History - elective, not compulsory - flourishes in Scotland's schools, and there has been open and vigorous debate on the place of Scottish history in the syllabus. Decisions have been made. In the revised Higher history examination, there will be a compulsory paper in Scottish history. Given existing resources, it is probable that one of the most popular options will be "Scotland at War; 1914-1918". It is one of Scottish history teaching's success stories.
The same cannot be said of the Second World War. This conflict has remained the preserve of courses in the upper primary, with emphasis on the Home Front. Laudable though the teaching might be, "whale meat again" is a deficient diet for our pupils.
A curriculum gap exists which leaves young people with inadequate understanding of the last century's three crucial decades, 1914-1945. Several years ago, Hitler's biographer, Sir Ian Kershaw, summed up the Second World War as "the unfinished business of the First", arguing that the period must be viewed as a single entity.

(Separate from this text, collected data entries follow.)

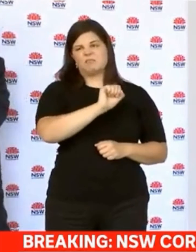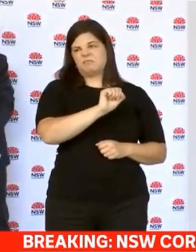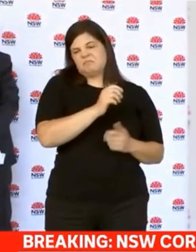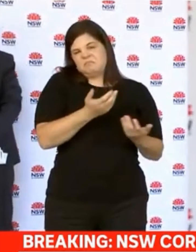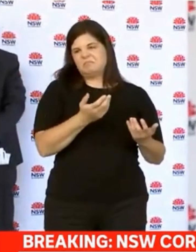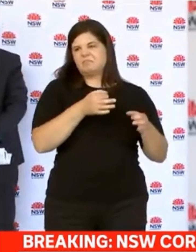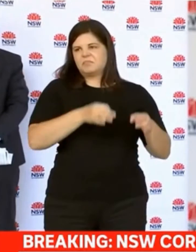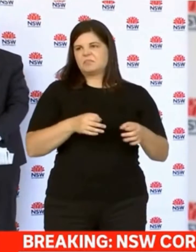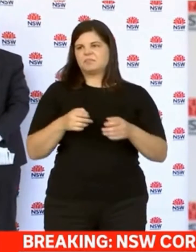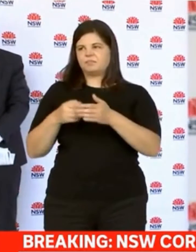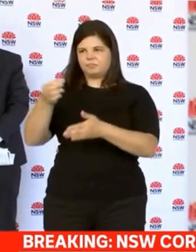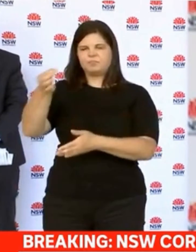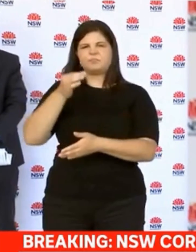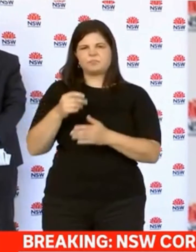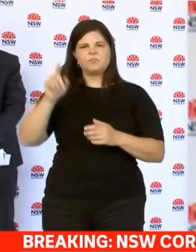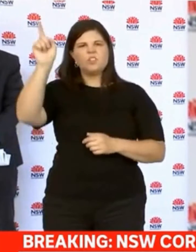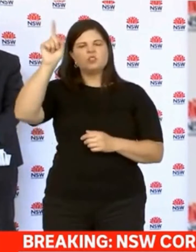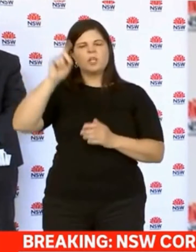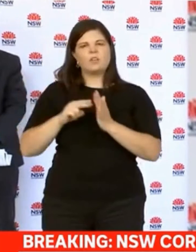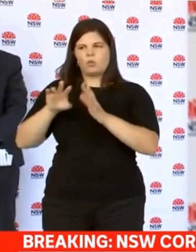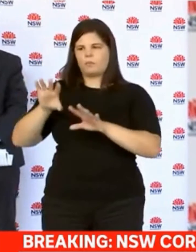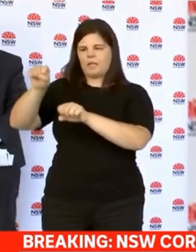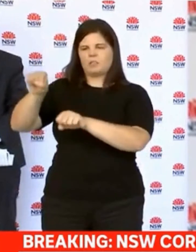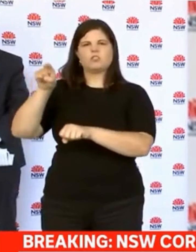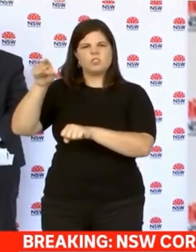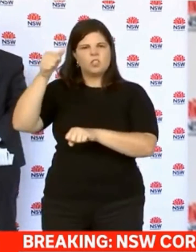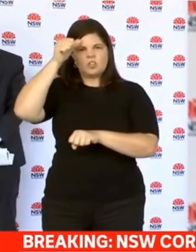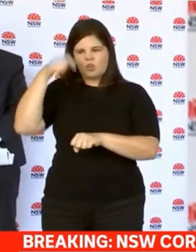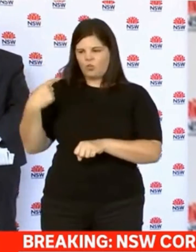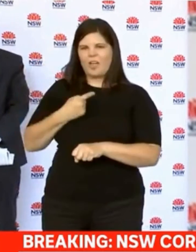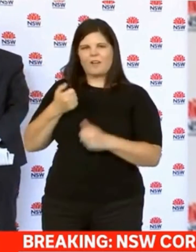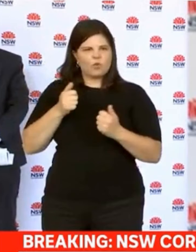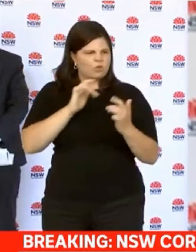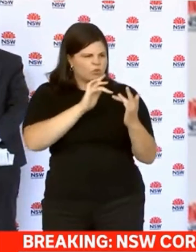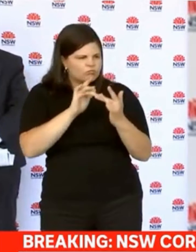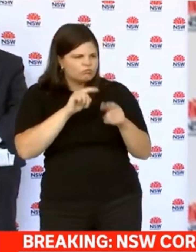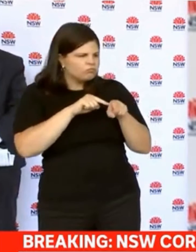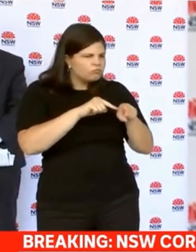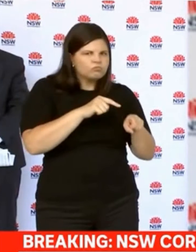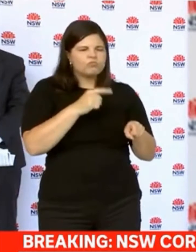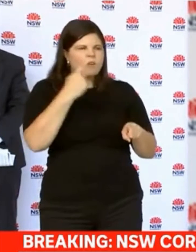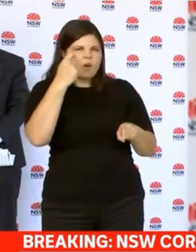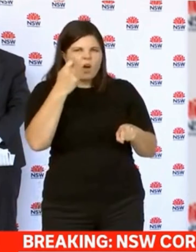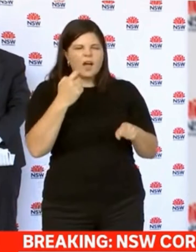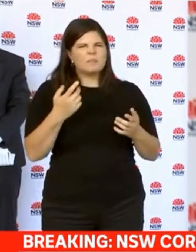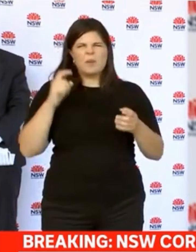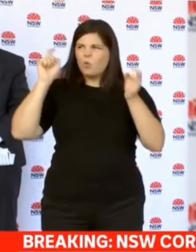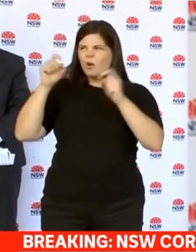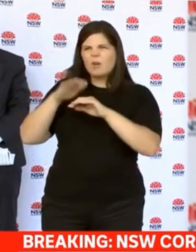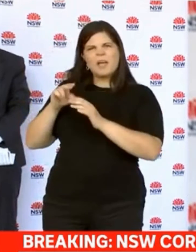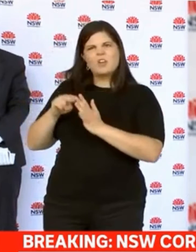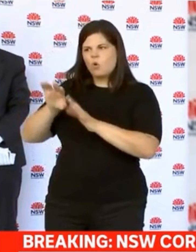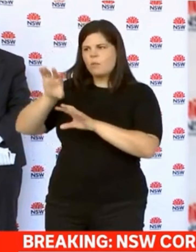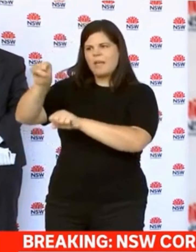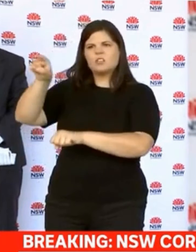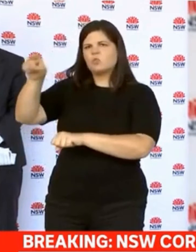concerned that we still don't know in regards to Northern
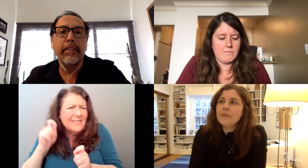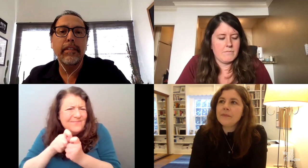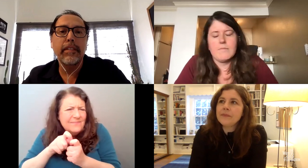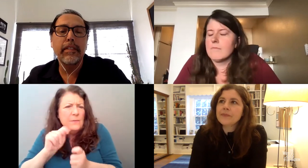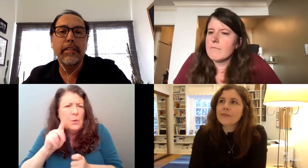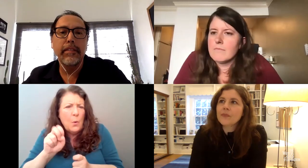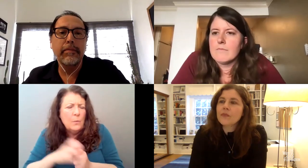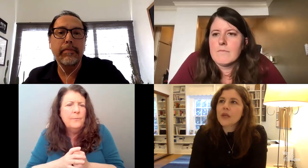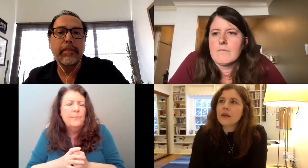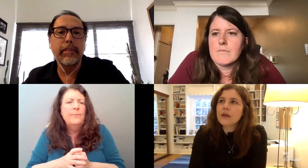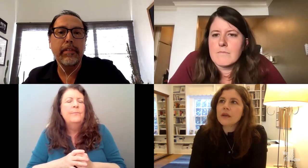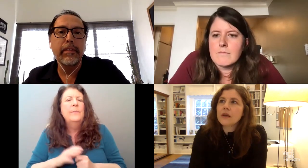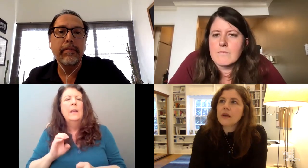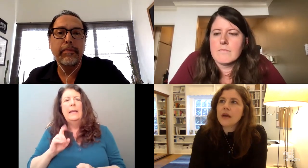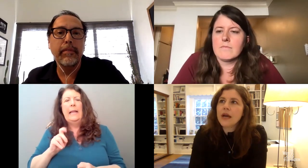um,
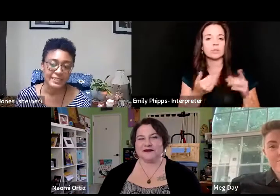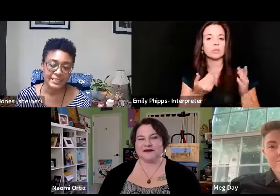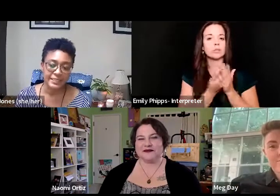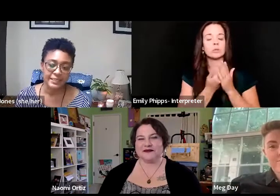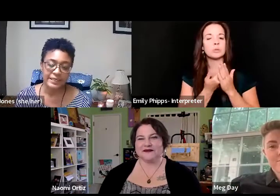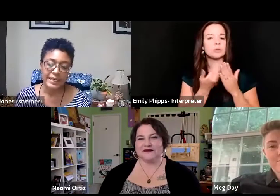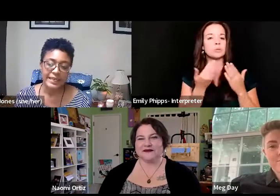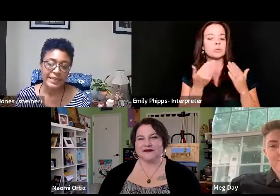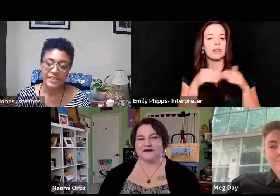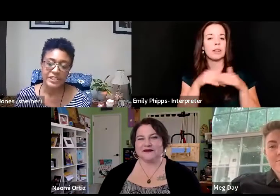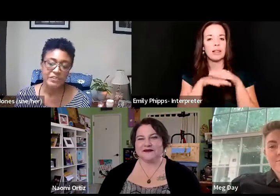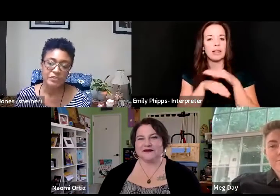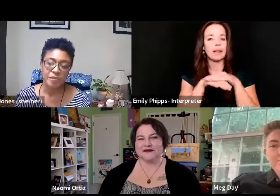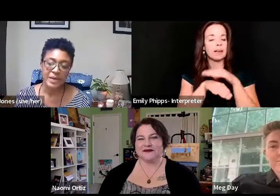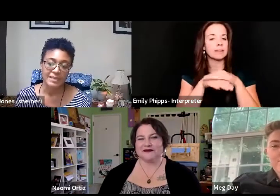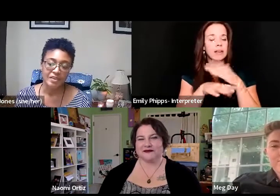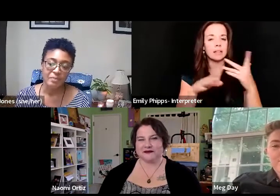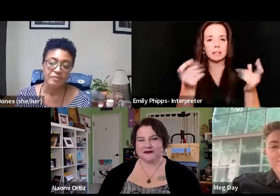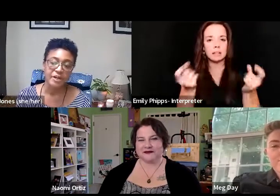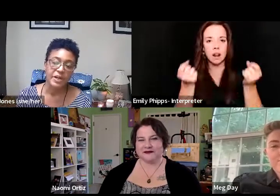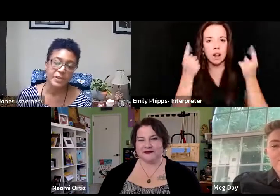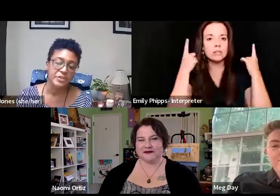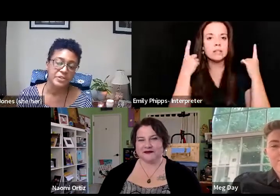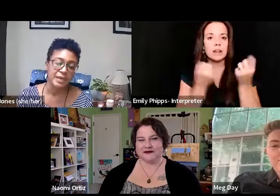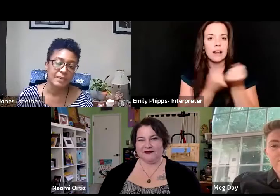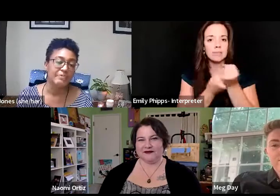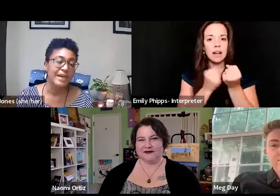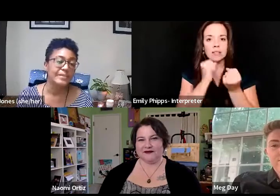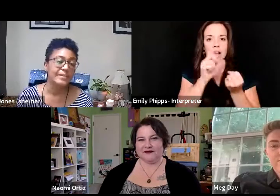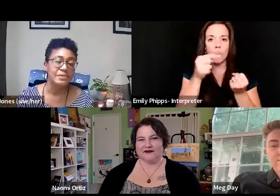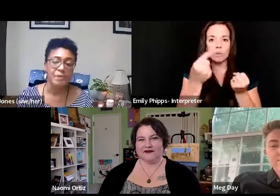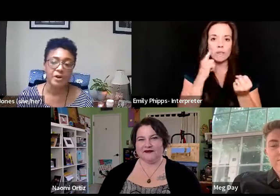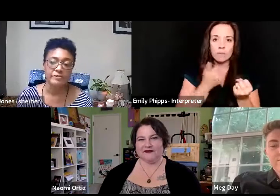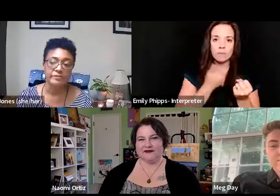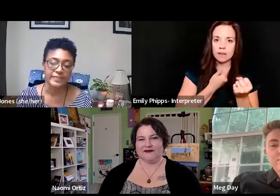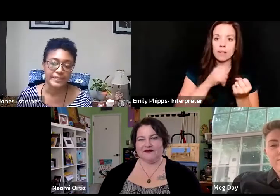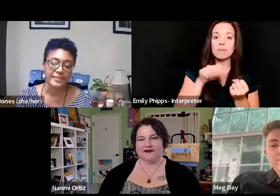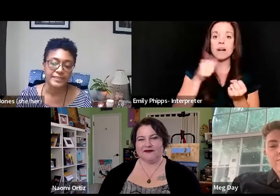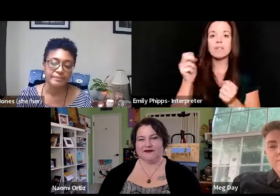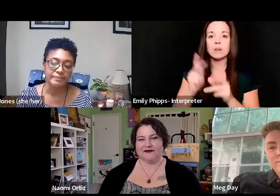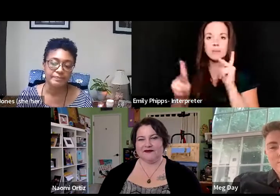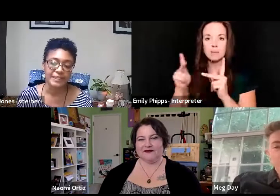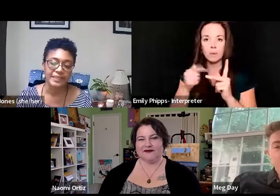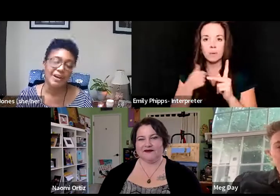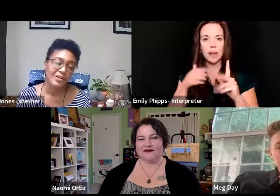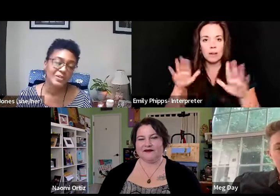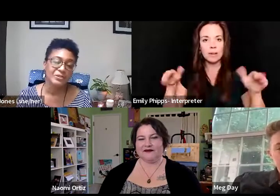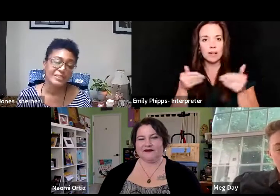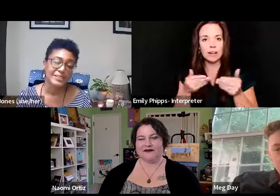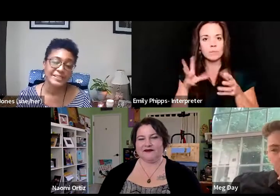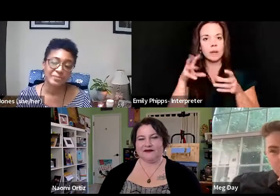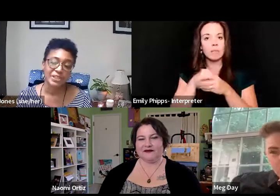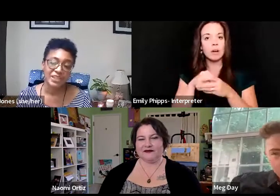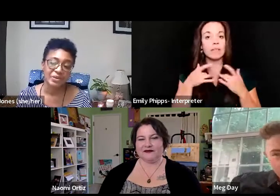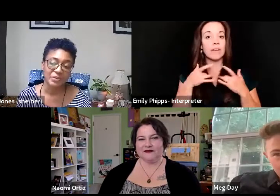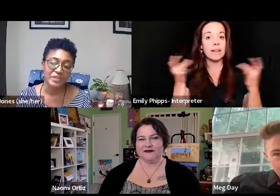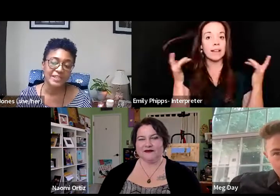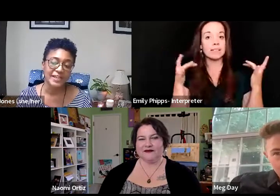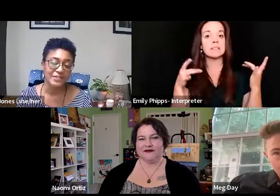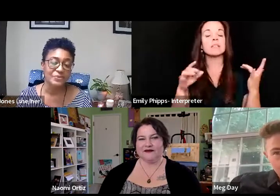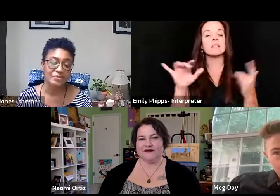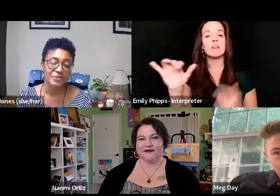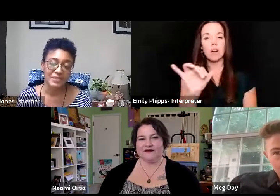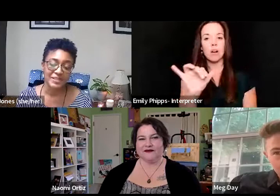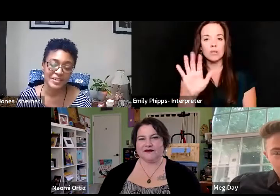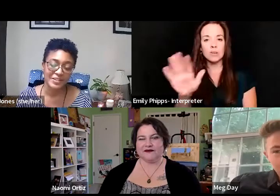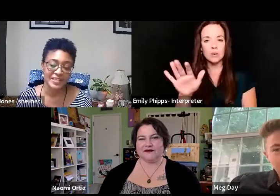advocacy, not just for myself, but for others when I'm invited to be part of events. Also, Leah's book, Care Work,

As things stand, pupils would have to study an impossibly eclectic mix of National Certificate courses to have a sound and rounded knowledge and understanding of the causes, course and consequences of the "war of the century". But, with the new curriculum, a remarkable opportunity exists to create national certification courses on the Second World War. Our pupils need to know the history of a war in which their families were participants, as combatants and as civilians.
If we fast-forward 25 years, talk will be of the handful of survivors left who participated in Belsen's liberation, were part of "Bomber" Harris's squadrons or visited Hiroshima in the aftermath of its destruction. It will be fitting and just if, by then, an informed and articulate understanding of the Second World War has been created in our nation's schools.
Ron Grant, High School Drive, Elgin.